Transcribe the listing below exactly, from its first line through the line with "X0266996Y0207333I0009000J0000000D01*". Omit the pictures.

• **Listed entries**:
= Beginning of Section =
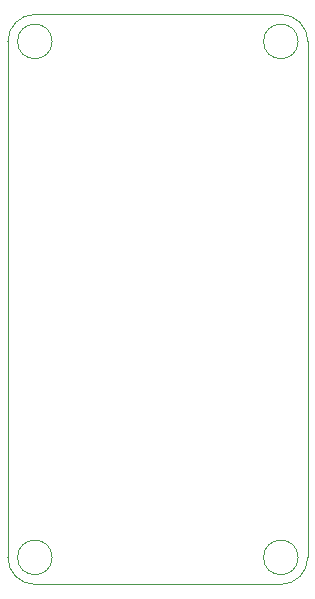
<source format=gko>
G04 Layer_Color=16711935*
%FSAX25Y25*%
%MOIN*%
G70*
G01*
G75*
%ADD89C,0.00200*%
D89*
X0272746Y0388333D02*
G03*
X0272746Y0388333I-0005750J0000000D01*
G01*
X0354746D02*
G03*
X0354746Y0388333I-0005750J0000000D01*
G01*
X0257996Y0216333D02*
G03*
X0266996Y0207333I0009000J0000000D01*
G01*
X0354746Y0216333D02*
G03*
X0354746Y0216333I-0005750J0000000D01*
G01*
X0272746D02*
G03*
X0272746Y0216333I-0005750J0000000D01*
G01*
X0348996Y0207333D02*
G03*
X0357996Y0216333I0000000J0009000D01*
G01*
Y0388333D02*
G03*
X0348996Y0397333I-0009000J0000000D01*
G01*
X0266996D02*
G03*
X0257996Y0388333I0000000J-0009000D01*
G01*
X0266996Y0397333D02*
X0348996D01*
X0334996D02*
X0348996D01*
X0357996Y0216333D02*
Y0388333D01*
X0266996Y0207333D02*
X0348996D01*
X0257996Y0216333D02*
Y0388333D01*
M02*

</source>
= End of Section =
• **Exercise solution**:
<source format=gko>
G04 Layer_Color=16711935*
%FSAX25Y25*%
%MOIN*%
G70*
G01*
G75*
%ADD89C,0.00200*%
D89*
X0272746Y0388333D02*
G03*
X0272746Y0388333I-0005750J0000000D01*
G01*
X0354746D02*
G03*
X0354746Y0388333I-0005750J0000000D01*
G01*
X0257996Y0216333D02*
G03*
X0266996Y0207333I0009000J0000000D01*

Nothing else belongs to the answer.